:: Texto de leitura

A crise desencadeada pelo coronavírus nas cadeias globais de valor — indústrias de diferentes países conectadas na fabricação de um produto — vai desacelerar o processo de interação e a dinâmica comercial entre os países. No entanto, ainda estará longe de provocar uma desglobalização, segundo especialistas.
A paralisação das fábricas para evitar a propagação da doença expôs a fragilidade das indústrias de diversos países ao dependerem umas das outras. Em paralelo a isso, a cautela para contornar tal vulnerabilidade deverá desacelerar o processo de globalização.
— Se antes o mais importante era obter um insumo pelo custo mais baixo, agora, por questão de segurança, as empresas vão começar a olhar para produções em regiões mais próximas e vão querer diversificar o local de produção. Só que isso tem custos adicionais, que vão acabar dificultando e desacelerando a integração das cadeias globais de valor — diz Hubertus Bardt, diretor de pesquisa do Instituto de Economia Alemã (IW).

::::

Questões para responder >>
a – Transcreva do texto sobre as cadeias globais de valor tudo o que vai de "A paralisação das" até "processo de globalização.".
b – No texto sobre as cadeias globais de valor, que cargo Hubertus Bardt ocupa?
c – Dê sequência ao texto sobre a crise nas cadeias globais de valor a partir do ponto em que ele termina.
Os registros não entram em nada do que se pede aqui.

:: Informações fornecidas

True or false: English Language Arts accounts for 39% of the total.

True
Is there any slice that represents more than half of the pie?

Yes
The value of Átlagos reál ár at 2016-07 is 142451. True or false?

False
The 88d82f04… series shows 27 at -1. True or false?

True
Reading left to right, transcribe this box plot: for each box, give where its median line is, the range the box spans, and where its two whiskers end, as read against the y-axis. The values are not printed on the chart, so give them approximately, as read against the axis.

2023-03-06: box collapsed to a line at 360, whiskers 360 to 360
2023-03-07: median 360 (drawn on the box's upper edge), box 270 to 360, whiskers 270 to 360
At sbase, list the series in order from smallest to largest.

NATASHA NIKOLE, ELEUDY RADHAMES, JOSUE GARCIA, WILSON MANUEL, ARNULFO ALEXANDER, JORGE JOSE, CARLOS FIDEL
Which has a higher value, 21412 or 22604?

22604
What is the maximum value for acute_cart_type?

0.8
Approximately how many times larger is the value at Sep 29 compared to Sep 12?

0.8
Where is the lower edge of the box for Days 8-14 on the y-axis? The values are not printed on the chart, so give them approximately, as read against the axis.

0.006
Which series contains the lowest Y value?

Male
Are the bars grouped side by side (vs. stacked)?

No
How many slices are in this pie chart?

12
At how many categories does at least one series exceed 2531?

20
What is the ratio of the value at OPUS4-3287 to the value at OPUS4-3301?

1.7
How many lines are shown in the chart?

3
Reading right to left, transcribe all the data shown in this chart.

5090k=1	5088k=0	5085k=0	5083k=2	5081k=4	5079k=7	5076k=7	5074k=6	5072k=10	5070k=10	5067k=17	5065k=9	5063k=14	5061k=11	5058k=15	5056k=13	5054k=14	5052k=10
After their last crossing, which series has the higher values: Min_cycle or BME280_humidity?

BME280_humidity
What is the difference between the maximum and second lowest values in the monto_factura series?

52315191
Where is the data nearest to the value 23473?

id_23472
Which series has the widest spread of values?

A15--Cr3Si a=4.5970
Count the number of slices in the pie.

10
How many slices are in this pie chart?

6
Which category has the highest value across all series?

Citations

::::

Respostas escritas >>
a –
A paralisação das fábricas para evitar a propagação da doença expôs a fragilidade das indústrias de diversos países ao dependerem umas das outras. Em paralelo a isso, a cautela para contornar tal vulnerabilidade deverá desacelerar o processo de globalização.

b – Diretor de pesquisa do Instituto de Economia Alemã (IW).

c –
Na mesma linha de Bardt, a pesquisadora Lisandra Flach, do Instituto de Pesquisa Econômica da Universidade de Munique (Ifo-Institut), diz que a grande lição desta crise será a necessidade de diversificação da cadeia, para reduzir a dependência de um país importador ou fornecedor.
— Vejamos o caso da Alemanha: a penicilina do país vem quase exclusivamente da China. Um lockdown lá traz um efeito devastador para o setor que depende deste insumo.
Dizer, porém, que o planeta vai viver uma desglobalização é precipitado, segunda avaliação de Flach.
— Não gosto de usar esse termo porque a exportação e importação continuam crescendo. Uma redução da velocidade da globalização acho que demonstra melhor o processo atual.
O economista Rafael Cagnin, do Instituto de Estudos para o Desenvolvimento Industrial (Iedi), afirma que a integração das indústrias já vinha perdendo ritmo desde 2008, com a crise financeira.
— Esse cenário de perda de força e de incertezas das cadeias globais de valor já era captado pela literatura internacional antes da covid-19. Acho que algumas dessas tensões devem ganham força agora.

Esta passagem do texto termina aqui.